We can explore the contents of read files programmatically using a library within Python called Biopython. This allows to automate many tedious tasks.



In [6]:

    
import gzip
from Bio import SeqIO
with gzip.open("../data/reads/mutant1_OIST-2015-03-28.fq.gz", 'rt') as infile: # open and decompress input file
    for rec in SeqIO.parse(infile, "fastq"):  # start looping over all records
        print(rec)  #print record contents
        break # stop looping, we only want to see one record









    



---------------------------------------------------------------------------
ImportError                               Traceback (most recent call last)
<ipython-input-6-1bdbb365e9b1> in <module>()
      1 import gzip
----> 2 from Bio import SeqIO
      3 with gzip.open("../data/reads/mutant1_OIST-2015-03-28.fq.gz", 'rt') as infile: # open and decompress input file
      4     for rec in SeqIO.parse(infile, "fastq"):  # start looping over all records
      5         print(rec)  #print record contents

ImportError: No module named 'Bio'

You can see the methods associated with each object, suce as rec usig the dir command.



In [6]:

    
print(dir(rec)) # print methods associaat









    



['__add__', '__bool__', '__class__', '__contains__', '__delattr__', '__dict__', '__dir__', '__doc__', '__eq__', '__format__', '__ge__', '__getattribute__', '__getitem__', '__gt__', '__hash__', '__init__', '__iter__', '__le__', '__le___', '__len__', '__lt__', '__module__', '__ne__', '__new__', '__nonzero__', '__radd__', '__reduce__', '__reduce_ex__', '__repr__', '__setattr__', '__sizeof__', '__str__', '__subclasshook__', '__weakref__', '_per_letter_annotations', '_seq', '_set_per_letter_annotations', '_set_seq', 'annotations', 'dbxrefs', 'description', 'features', 'format', 'id', 'letter_annotations', 'lower', 'name', 'reverse_complement', 'seq', 'upper']

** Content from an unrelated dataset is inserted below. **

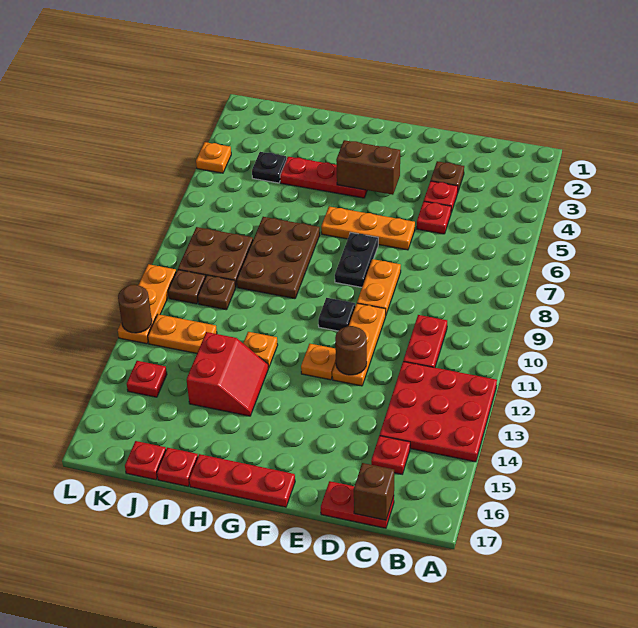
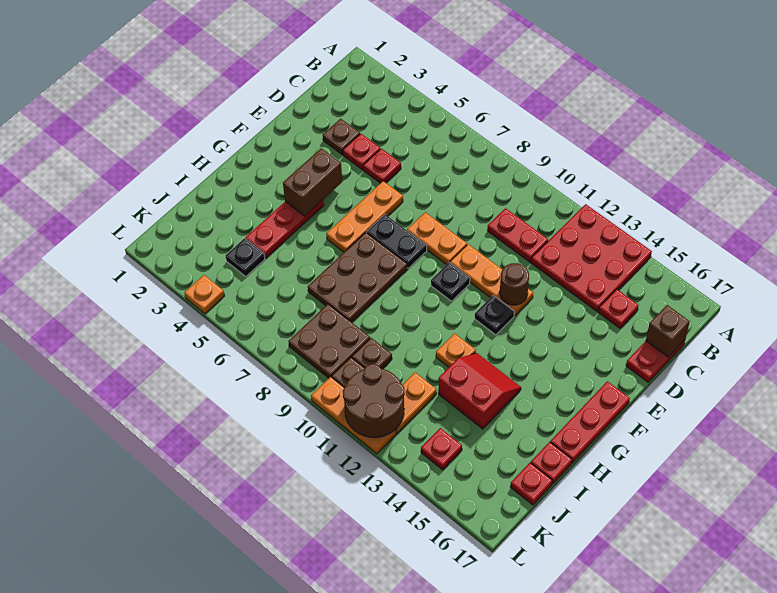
orange 1x1 plate [301,344,336,380] -> black 1x1 plate [475,296,514,335]
brown 2x3 plate [237,217,320,299] -> brown 2x3 plate turned to [308,232,407,322]
brown 1x1 round brick [118,285,152,333] -> brown 2x2 round brick [343,364,405,437]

For example, we can reverse complement the sequence:



In [7]:

    
rec.reverse_complement()









    Out[7]:





SeqRecord(seq=Seq('TCAGCTTTTCATTCTGACTGCAACGGGCAATATGTCTCTGTGTGGATTAAAAAA...CAT', SingleLetterAlphabet()), id='<unknown id>', name='<unknown name>', description='<unknown description>', dbxrefs=[])

There are lots of other interesting functions to explore!

Exercises and questions

Exercises should be done in Python or bash.

Write a for loop to run FastQC on all the samples, and examine their output.

If you look a the "Per base sequence quality" in FastQC, you'll see that the quality decreases. Why does that happen?
What does a score of 20 correspond to? (Hint: these are called phred scores)
Look at the quality scores associated with the first read in reads/mutant1_OIST-2015-03-28.fq.g named M00923:134:000000000-A5ELA:1:2109:24002:5853. What is the average error rate? How many errors can we expect per read?
Check out the "Sequence Duplication Levels" report. Why would there be duplicated sequences?